How married couples have been hardest-hit by Labour's tax hikes

13 April 2012

Alistair Darling: The OECD concludes that Labour's tax and benefit policies are helping to fuel social breakdown

Married couples in Britain are being hammered by some of the biggest tax rises in the developed world, a report will say today.

A husband and wife with two children who both work are typically handing over £1,777 more than five years ago.

A similar couple with just one wage earner has seen a £919 increase.

The findings will pile pressure on Alistair Darling ahead of what is already being labelled the "Bad News Budget" today.

The Chancellor is expected to raise taxes, downgrade his growth forecasts and increase borrowing to fill a black hole in the public finances.

The package is also being seen as a raid on the middle classes with tax rises expected on alcohol, tobacco and "gas-guzzling" cars.

The latest figures on the increasing burden faced by married couples come from the Organisation for Economic Cooperation and Development, a respected body which compares life in 30 Western countries.

Its report today suggests that middle-class couples are being squeezed the hardest.

The OECD looked at a married couple with two children on typical family earnings of £55,275 a year.

Its experts worked out how much the Government takes in income tax and social security contributions, minus any benefits on offer.

It found there was an effective £1,777 increase over the five-year period, taking into account the cost of living and wage inflation.

Chris Grayling: 'It's time to recognise marriage in the tax system'

Single people on the average earnings of £33,165 have seen a 1.8 per cent increase in their tax burden over the last five years.

This equates to a £661 increase.

The rise has been fuelled by the Treasury's insistence on keeping the threshold at which workers pay the top rate of income tax in line with prices rather than salaries.

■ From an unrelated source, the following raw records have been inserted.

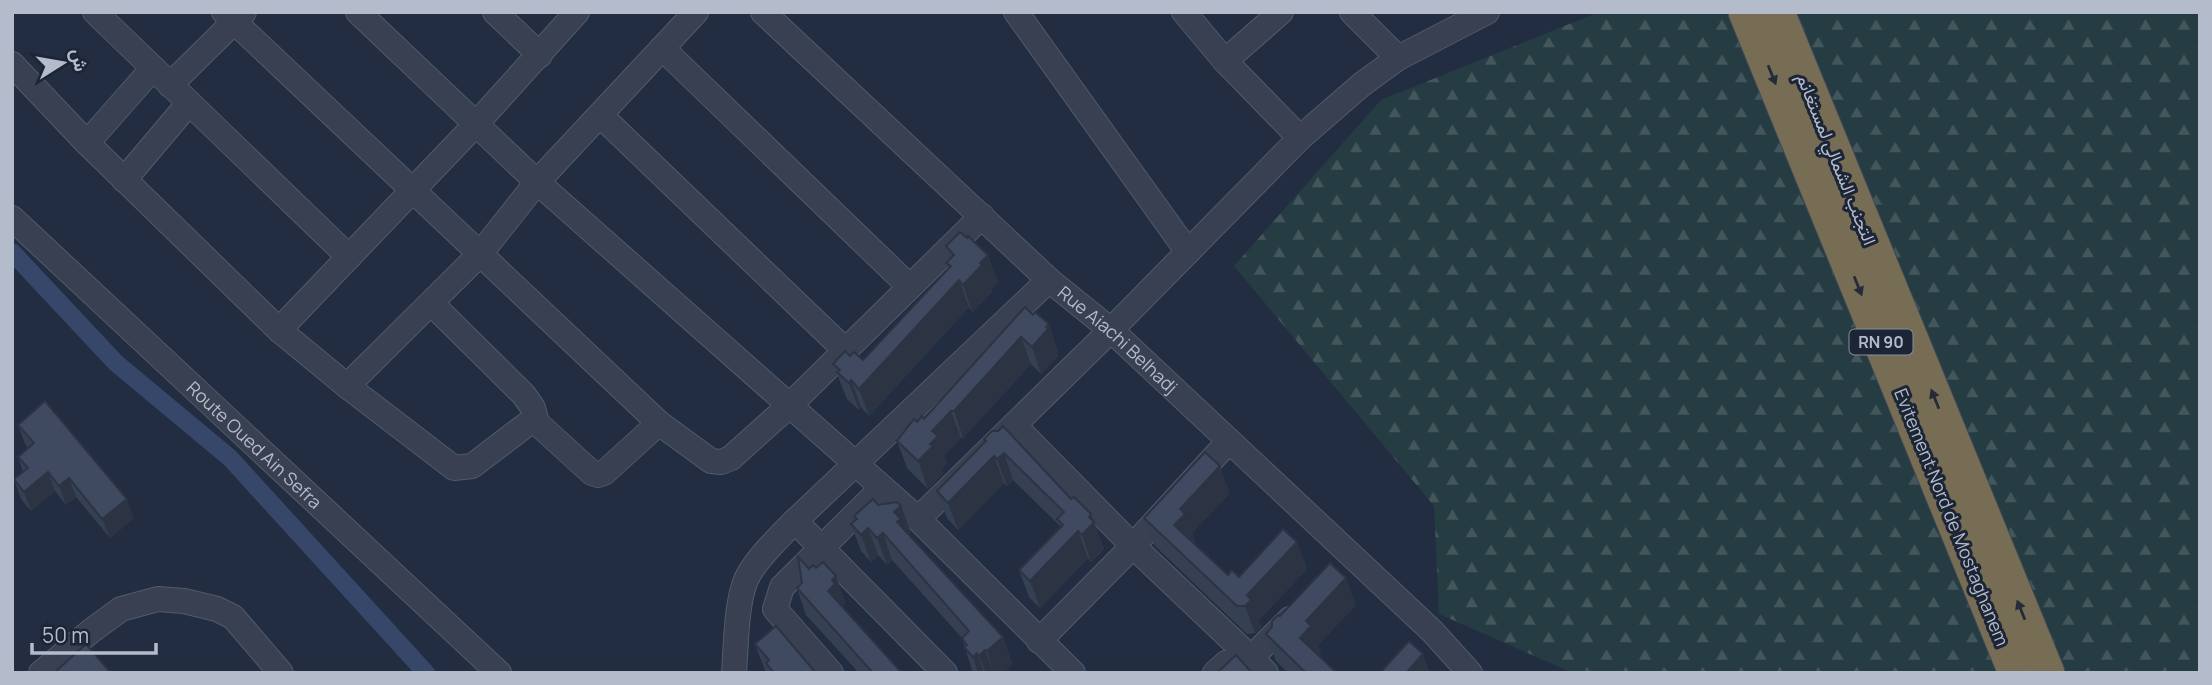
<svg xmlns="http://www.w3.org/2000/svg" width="2212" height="685" font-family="Manrope,Vazirmatn,sans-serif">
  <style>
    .forest { fill: url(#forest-firs) }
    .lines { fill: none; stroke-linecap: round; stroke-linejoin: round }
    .canal { stroke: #364769; stroke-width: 18 }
    .minor-casing { stroke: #525b6b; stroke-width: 26 }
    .highway-casing { stroke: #3f4858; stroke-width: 37 }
    .minor { stroke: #384051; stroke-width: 24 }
    .highway { stroke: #776d54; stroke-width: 35 }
    .wall { fill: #364053 }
    .shaded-wall { fill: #2c3444 }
    .building { fill: #3f4a61; stroke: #2c3444; stroke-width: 2 }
    .oneway { fill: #252c39 }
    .labels { text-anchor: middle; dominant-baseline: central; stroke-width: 6; stroke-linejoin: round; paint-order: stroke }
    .shield { fill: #1c2536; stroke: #868e9e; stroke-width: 2 }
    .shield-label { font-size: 16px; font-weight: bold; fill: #b4bbcb }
    .street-label { font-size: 18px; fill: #b4bbcb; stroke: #1c2536 }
  </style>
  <defs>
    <pattern id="forest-firs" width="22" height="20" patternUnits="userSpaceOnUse" patternTransform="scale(1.75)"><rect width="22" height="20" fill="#253c42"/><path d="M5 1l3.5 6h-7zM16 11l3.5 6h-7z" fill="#42565c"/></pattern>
  </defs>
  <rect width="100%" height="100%" fill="#232d41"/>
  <path class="forest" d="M1599 12H2200V673H1573L1439 614 1434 506 1234 266 1381 100Z"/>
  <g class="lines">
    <path class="canal" d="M12 252 116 363 230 458 426 673"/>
    <g class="minor-casing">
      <g id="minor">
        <path d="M95 12 349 257"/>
        <path d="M224 12 659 423 711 461 721 462 731 458 791 404 982 216"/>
        <path d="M358 12 537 182 918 519 1073 673"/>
        <path d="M495 12 540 55"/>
        <path id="s1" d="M763 12 1049 280 1111 330 1432 631 1470 673"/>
        <path d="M1016 12 1188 252"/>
        <path d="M1184 12 1225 61 1300 138"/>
        <path d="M1352 12 1398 58"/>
        <path d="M662 48 910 287"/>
        <path d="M1225 61 1281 12"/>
        <path d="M12 64 87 143 279 330 347 386 454 468 472 466 530 422 537 423 592 473 598 475 604 473 659 423"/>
        <path d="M170 85 244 12"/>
        <path d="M600 115 846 351"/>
        <path d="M87 143 153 68"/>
        <path d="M124 180 189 103"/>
        <path id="s2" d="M12 218 499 673"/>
        <path d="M431 303 524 395 533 408 537 423"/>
        <path d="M279 330 476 124 577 12"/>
        <path d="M347 386 480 254 537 182 696 12"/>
        <path d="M1014 425 1133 546 1229 441"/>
        <path d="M918 519 1111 330 1300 138 1361 85 1398 58 1487 12"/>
        <path d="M795 521 945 673"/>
        <path d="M1039 641 1133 546 1251 658 1226 663 1215 673"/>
        <path d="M41 673 91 631 121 609 158 599 184 601 217 609 233 617 281 673"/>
        <path d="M734 673C736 647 736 603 746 580 753 562 781 535 795 521L1049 280"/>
        <path d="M831 673 775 609 782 587 882 488"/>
        <path d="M1266 673 1251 658 1290 619"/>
      </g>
    </g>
    <g class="highway-casing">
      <g id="highway">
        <path d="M1746 12 2016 673"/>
        <path d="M1777 12 2047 673"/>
      </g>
    </g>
    <use href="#minor" class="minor"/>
    <use href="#highway" class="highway"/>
  </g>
  <g class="wall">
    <path d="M946 246 998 282 991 289 992 292 972 312 969 307 869 416 861 407 859 410 847 399 833 364 850 356 863 360 948 269 946 263 950 259Z"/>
    <path d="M1025 307 1058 351 1057 353 1058 356 1041 374 1031 364 963 438H961L944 455 947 463 942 469 943 473 928 489 907 468 897 441 917 422 924 419Z"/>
    <path d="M18 425 134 518 110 538 76 497 66 505 55 491 31 511 21 499 14 479 23 472 18 457 28 448 25 444Z"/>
    <path d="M984 439 1071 499 1091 514 1104 549 1091 562 1088 558 1040 608 1029 597 1019 570 1060 527V526L1013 480 1007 486 1004 483 958 530 947 518 937 491 985 443Z"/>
    <path d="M1230 493 1192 533 1195 541 1193 543 1228 575 1239 577 1297 542 1307 569 1259 620 1261 627 1255 633 1247 634 1154 545 1144 518Z"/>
    <path d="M878 505 901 506 911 533 908 535 1003 637 1012 664 1003 673H973L962 638 892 560 887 565 878 555 871 562 861 551 851 524 856 520 854 516Z"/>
    <path d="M816 568 836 576 845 603 843 606 844 608 902 673H859L806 615 797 588 802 583 809 569Z"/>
    <path d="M1356 605 1318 645 1321 653 1319 655 1337 673H1288L1276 661 1266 634 1280 616Z"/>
    <path d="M755 644 816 673H766Z"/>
  </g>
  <g class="shaded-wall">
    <path d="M988 255 998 282 991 289 992 292 972 312 963 285Z"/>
    <path d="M959 280 969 307 869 416 859 389Z"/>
    <path d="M1049 324 1058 351 1057 353 1058 356 1041 374 1032 347Z"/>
    <path d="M1021 337 1031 364 963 438 954 411Z"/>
    <path d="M851 380 861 407 859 410 849 383Z"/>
    <path d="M951 411 961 438 944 455 947 463 942 469 943 473 928 489 918 461 930 444 932 431Z"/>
    <path d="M1004 453 1013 480 1007 486 997 459Z"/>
    <path d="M994 456 1004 483 958 530 948 503Z"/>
    <path d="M1220 466 1230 493 1192 533 1195 541 1184 552 1174 525 1180 509Z"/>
    <path d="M48 472 55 491 31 511 24 492Z"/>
    <path d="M69 478 76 497 66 505 59 486Z"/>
    <path d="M127 499 134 518 110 538 102 519Z"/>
    <path d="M901 506 911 533 907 536 910 546 898 522 894 512Z"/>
    <path d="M1091 514 1104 549 1091 562 1082 535Z"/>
    <path d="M868 528 878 555 871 562 861 535Z"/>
    <path d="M1078 531 1088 558 1040 608 1030 581Z"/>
    <path d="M883 533 892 560 887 565 877 538Z"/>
    <path d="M1297 542 1307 569 1259 620 1261 627 1255 633 1245 606 1247 595Z"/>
    <path d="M836 576 845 603 843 606 845 611 828 591 832 580Z"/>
    <path d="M1346 578 1356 605 1318 645 1321 653 1310 665 1300 638 1306 621Z"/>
    <path d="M1003 637 1012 664 1003 673H994L987 651Z"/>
    <path d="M985 650 994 673H986L979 656Z"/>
    <path d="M977 653 984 673H978L973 657Z"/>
    <path d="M1423 654 1430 673H1406Z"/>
  </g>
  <g class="building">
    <path d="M960 232 967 238 968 236 988 255 980 263 982 265 963 285 959 280 859 389 851 380 849 383 837 372 840 370 833 364 845 351 850 356 854 352 863 360 951 266 946 263 954 255 946 246Z"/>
    <path d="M1025 307 1033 315 1035 312 1049 324 1046 327 1048 329 1032 347 1021 337 954 411H951L932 431 938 436 930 444 933 446 918 461 897 441 914 419 917 422 922 416 924 419Z"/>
    <path d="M45 401 127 499 102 519 69 478 59 486 48 472 24 492 14 479 28 468 18 457 34 443 18 425Z"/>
    <path d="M1003 426 1071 499 1074 497 1091 514 1089 517 1094 522 1082 535 1078 531 1030 581 1019 570 1063 525 1057 519 1064 512 1004 453 997 459 994 456 948 503 937 491 986 441 984 439 992 431H998Z"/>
    <path d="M1205 452 1220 466 1180 509 1185 514 1174 525 1228 575 1232 570 1239 577 1283 529 1297 542 1247 595 1251 600 1245 606H1237L1144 518Z"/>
    <path d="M873 499 878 505 897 502 901 506 894 512 901 519 897 522 1003 637 987 651 985 650 979 656 977 653 973 657 964 647 967 645 962 638 969 631 883 533 877 538 868 528 861 535 851 524 857 519 854 516Z"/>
    <path d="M798 557 809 569 813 565 816 568 823 562 836 576 832 580 835 584 828 591 902 673H873L797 588 802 583Z"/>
    <path d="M1330 563 1346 578 1306 621 1311 626 1300 638 1337 673H1306L1266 634 1272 627V621L1278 615 1280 616Z"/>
    <path d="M776 626 816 673H774L766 663 769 660 755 644Z"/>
    <path d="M1409 641 1423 654 1406 673H1380Z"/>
    <path d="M86 644 111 673H54Z"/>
    <path d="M1236 655 1252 673H1217Z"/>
  </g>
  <defs><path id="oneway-solid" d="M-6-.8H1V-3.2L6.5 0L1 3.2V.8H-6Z" transform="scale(1.75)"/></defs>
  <g class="oneway">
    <use href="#oneway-solid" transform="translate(1772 75) rotate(68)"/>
    <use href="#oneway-solid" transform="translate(1858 286) rotate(68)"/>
    <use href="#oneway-solid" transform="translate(1935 399) rotate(-112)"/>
    <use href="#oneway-solid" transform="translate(2021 610) rotate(-112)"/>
  </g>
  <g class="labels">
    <rect class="shield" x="1849.5" y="329.5" width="63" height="25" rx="5"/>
    <g class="shield-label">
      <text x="1881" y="342">RN 90</text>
    </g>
    <g class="street-label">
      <text transform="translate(1837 159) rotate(68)">التجنب الشمالي لمستغانم</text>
      <text stroke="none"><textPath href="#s1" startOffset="483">Rue Aiachi Belhadj</textPath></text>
      <text stroke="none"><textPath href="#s2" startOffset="332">Route Oued Ain Sefra</textPath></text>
      <text transform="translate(1952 517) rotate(68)">Evitement Nord de Mostaghanem</text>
    </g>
  </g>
  <rect width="2212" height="685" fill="none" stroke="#b4bbcb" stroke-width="28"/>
  <g transform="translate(63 63) rotate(79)" stroke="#1c2536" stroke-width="5" paint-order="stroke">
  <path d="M0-5L12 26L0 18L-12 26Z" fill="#b4bbcb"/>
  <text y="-10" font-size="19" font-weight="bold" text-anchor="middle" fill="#b4bbcb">ش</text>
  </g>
  <path d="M32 643v10h124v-10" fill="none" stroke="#b4bbcb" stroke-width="3.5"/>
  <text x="42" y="643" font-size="21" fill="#b4bbcb" stroke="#1c2536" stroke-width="5" paint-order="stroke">50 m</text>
</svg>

Although headline tax rates have remained the same, millions of teachers, police officers and senior nurses have found that pay rises have dragged them into the top tax bracket.

The OECD's conclusion that married couples with children have been worst-hit will increase concerns that Labour's tax and benefit policies are helping to fuel social breakdown.

Britain is now almost alone in failing to reward couples with children who stay together, according to international studies.

David Cameron has promised that a Tory government would change the tax and benefit system to counteract this.

The Conservatives also say they would end the "couple penalty" in the benefit system, which gives single parents the same amount as is offered to couples.

Tory work and pensions spokesman Chris Grayling said: "It just makes no sense at all, when Britain is increasingly blighted by family breakdown, to have a tax and benefits system that is biased against couples living together and bringing up their children.

Trouble and strife: By not recognising that couples can be dependent on each other, Labour is adding to 'the dissolution oof society'

"We desperately need to do more to help keep families together but the current Government seems determined to press ahead with policies that have exactly the opposite effect.

"Conservatives think the kind of step that's urgently needed is to eliminate the couple penalty in the tax credit system that actually encourages people to split up for financial reasons.

"We also say it's time to recognise marriage in the tax system."

Professor Robert Rowthorn, an economist and expert on family finances at Cambridge University, said: "Britain is increasingly out of step.

"At one time, marriage and family obligations were extensively acknowledged in the British tax system through special arrangements for married couples and tax allowances for dependent children.

"These have been almost entirely abolished.

"Most countries allow couples to share their allowance if one person works. If you earn £50,000 and your wife is at home earning nothing, you are taxed as if you earn £25,000 each and pay a lot less.

"But Labour just doesn't recognise that a man and a woman can be dependent on one another.

"The social impact of all this is to undermine any notion that couples should support each other.

"It is really an extraordinary situation. It's the dissolution of society."

A Treasury spokesman said: "Our total tax burden continues to be well below both the OECD and G7 averages, with tax burdens for low income families falling significantly in recent years.

"As a result of tax and benefit measures introduced by the Government, this year all households will be on average £1,500 a year better off in real terms, and families with children will be on average £1,800 a year better off in real terms compared to 1997."

• Nearly half a million more families are living in extreme poverty than when Labour came to power, the Conservatives claimed yesterday.

Some 1.8million households were living on less than 40 per cent of the average national income in 2005 - 400,000 more than in 1998, according to the Department for Work and Pensions.

The findings are a blow for the Government, which pledged to halve child poverty this decade.

Labour uses a different measure to record poverty, monitoring how many households live on less than 60 per cent of the national average income.

By this reckoning, the figures have fallen from 3.4million in 1998 to 2.8million in 2005.

Alistair Darling is today expected to announce rises in tax credits intended to help poor families.